**What the exercise asks**
Update the passage on myocardial inflammation, starting with "Lymphocytic infiltration of" and going on through "not statistically significant.", so that "heart muscle" takes the place of "myocardium".

**Document text**
Lymphocytic infiltration of the myocardium may be a sign of myocarditis. However, in our study, myocardial ICIs were observed in only 4.5 % of patients with CAD. There was a tendency toward a higher frequency of myocardial ICIs in the IRD than in the non-IRD group, but the difference was not statistically significant.
There are indications that myocardial inflammation might be a frequent phenomenon in autoimmune diseases [6, 7]. In a population of patients with autoimmune diseases with cardiac symptoms, 90 % of patients had myocarditis as diagnosed by magnetic resonance imaging (MRI), and endomyocardial biopsies confirmed the diagnosis in 50 % of patients [6]. In keeping with our results, the myocarditis diagnosis was commonly unrecognized before the study.

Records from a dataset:

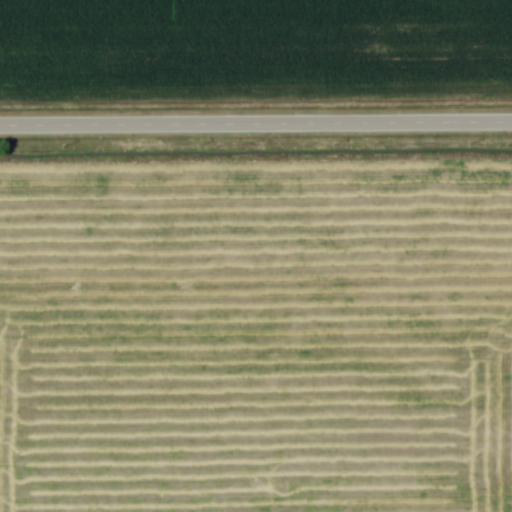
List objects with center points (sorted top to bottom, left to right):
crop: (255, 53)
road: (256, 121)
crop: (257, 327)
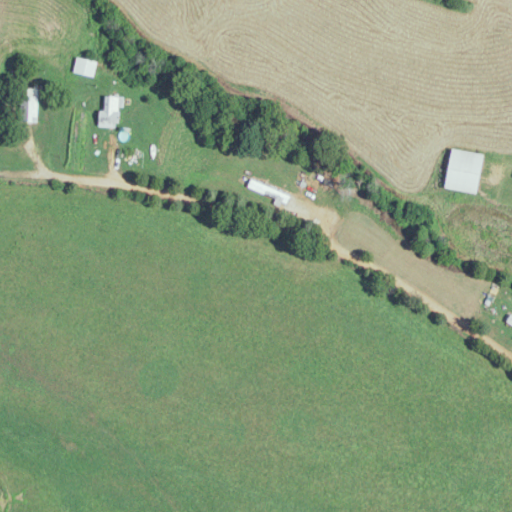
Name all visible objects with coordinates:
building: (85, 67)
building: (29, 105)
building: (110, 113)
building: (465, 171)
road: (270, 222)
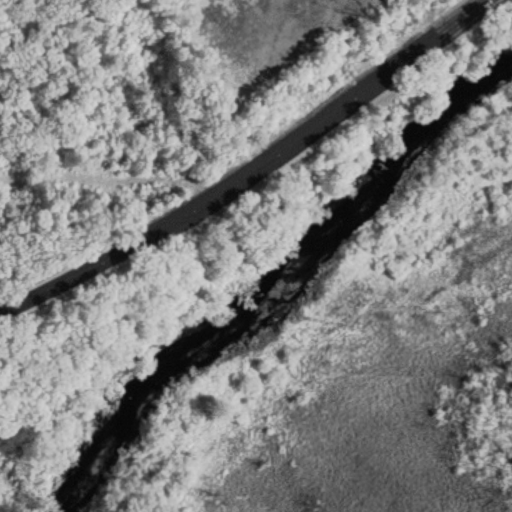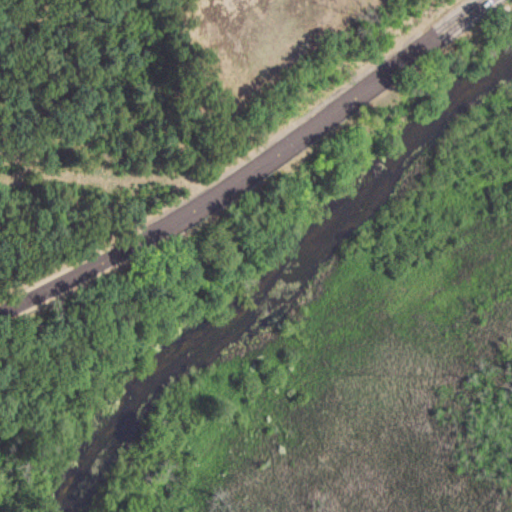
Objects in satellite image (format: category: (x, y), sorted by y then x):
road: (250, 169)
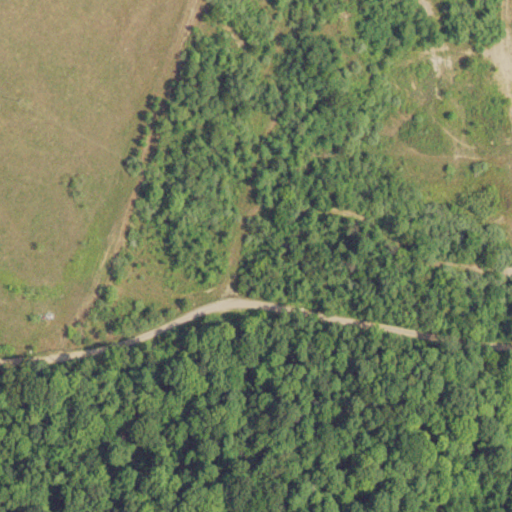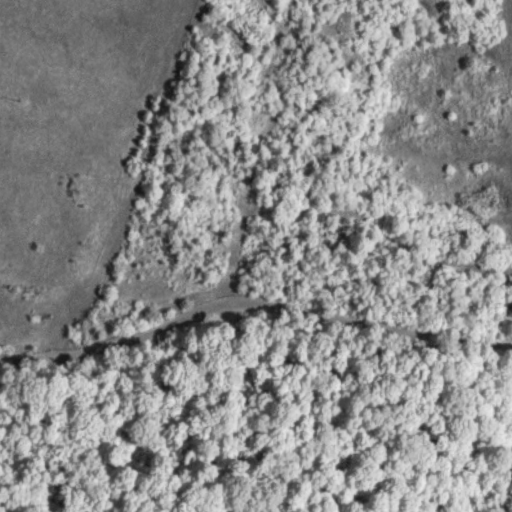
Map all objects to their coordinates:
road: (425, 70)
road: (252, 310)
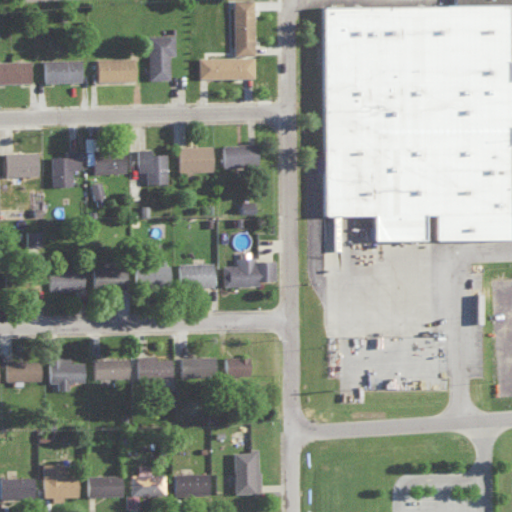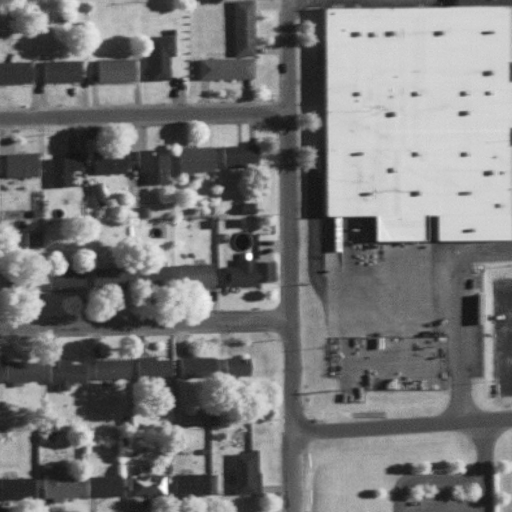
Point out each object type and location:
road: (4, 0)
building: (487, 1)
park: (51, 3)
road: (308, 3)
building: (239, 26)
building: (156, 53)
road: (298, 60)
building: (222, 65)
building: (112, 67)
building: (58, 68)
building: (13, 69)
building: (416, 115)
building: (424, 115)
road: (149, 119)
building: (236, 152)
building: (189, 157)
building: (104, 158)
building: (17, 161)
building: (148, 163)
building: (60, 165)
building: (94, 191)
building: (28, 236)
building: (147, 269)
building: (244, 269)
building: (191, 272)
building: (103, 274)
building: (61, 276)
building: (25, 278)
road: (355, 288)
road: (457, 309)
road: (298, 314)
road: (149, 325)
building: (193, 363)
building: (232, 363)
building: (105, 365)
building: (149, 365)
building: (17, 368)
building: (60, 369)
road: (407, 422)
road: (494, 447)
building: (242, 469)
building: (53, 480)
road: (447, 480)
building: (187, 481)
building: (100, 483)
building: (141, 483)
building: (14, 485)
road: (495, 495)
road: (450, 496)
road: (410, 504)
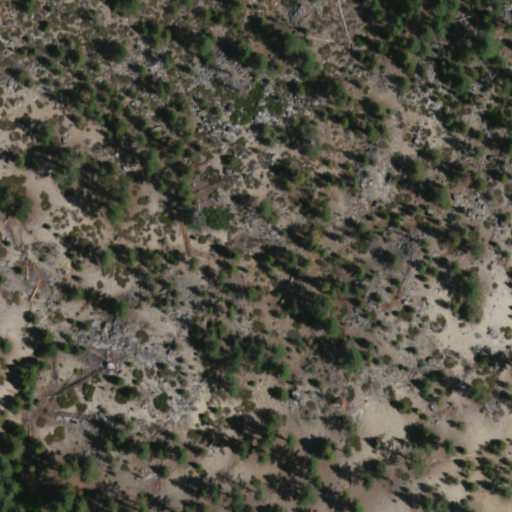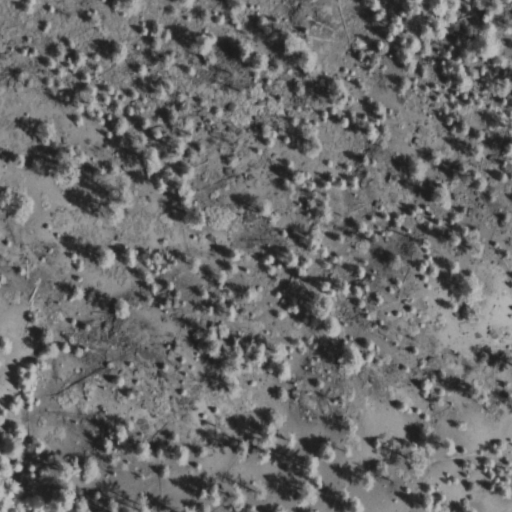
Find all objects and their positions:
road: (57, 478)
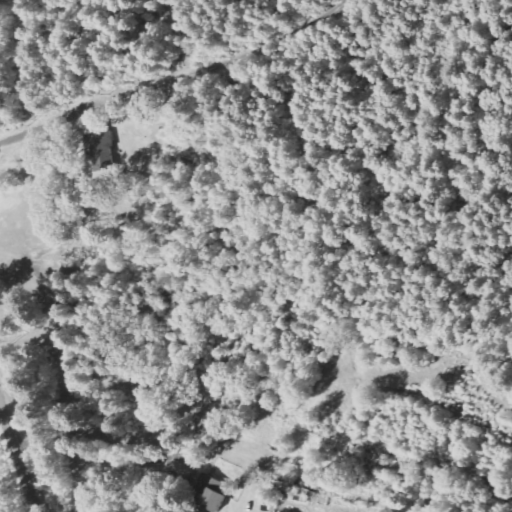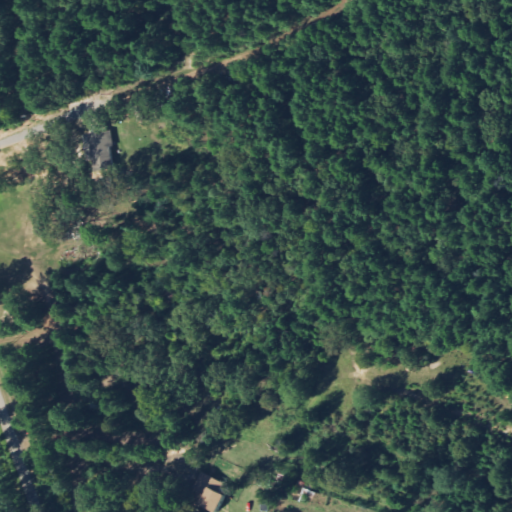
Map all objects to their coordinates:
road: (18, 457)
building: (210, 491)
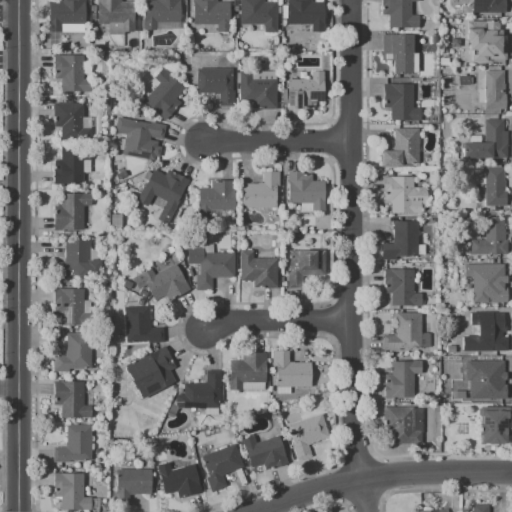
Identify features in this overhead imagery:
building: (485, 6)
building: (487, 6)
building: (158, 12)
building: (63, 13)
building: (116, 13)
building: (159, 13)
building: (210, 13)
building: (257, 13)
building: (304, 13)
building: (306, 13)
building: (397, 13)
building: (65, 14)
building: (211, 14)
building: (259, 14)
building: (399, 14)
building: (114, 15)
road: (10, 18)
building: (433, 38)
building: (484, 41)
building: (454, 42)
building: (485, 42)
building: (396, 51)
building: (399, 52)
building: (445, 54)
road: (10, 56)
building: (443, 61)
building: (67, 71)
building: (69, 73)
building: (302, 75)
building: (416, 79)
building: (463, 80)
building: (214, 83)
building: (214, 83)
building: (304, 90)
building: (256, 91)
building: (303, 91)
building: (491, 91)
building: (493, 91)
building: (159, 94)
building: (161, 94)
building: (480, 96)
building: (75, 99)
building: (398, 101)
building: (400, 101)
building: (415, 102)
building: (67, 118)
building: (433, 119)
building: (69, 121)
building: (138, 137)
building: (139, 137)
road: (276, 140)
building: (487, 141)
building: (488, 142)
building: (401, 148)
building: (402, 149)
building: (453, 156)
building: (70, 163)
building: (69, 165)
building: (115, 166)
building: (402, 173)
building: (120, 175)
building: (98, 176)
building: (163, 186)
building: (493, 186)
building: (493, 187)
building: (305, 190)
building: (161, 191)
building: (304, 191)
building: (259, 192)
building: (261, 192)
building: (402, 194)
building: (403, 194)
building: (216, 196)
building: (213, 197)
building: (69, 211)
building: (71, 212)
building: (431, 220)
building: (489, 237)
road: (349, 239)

**Response to the exercise**
Lymphocytic infiltration of the heart muscle may be a sign of myocarditis. However, in our study, myocardial ICIs were observed in only 4.5 % of patients with CAD. There was a tendency toward a higher frequency of myocardial ICIs in the IRD than in the non-IRD group, but the difference was not statistically significant.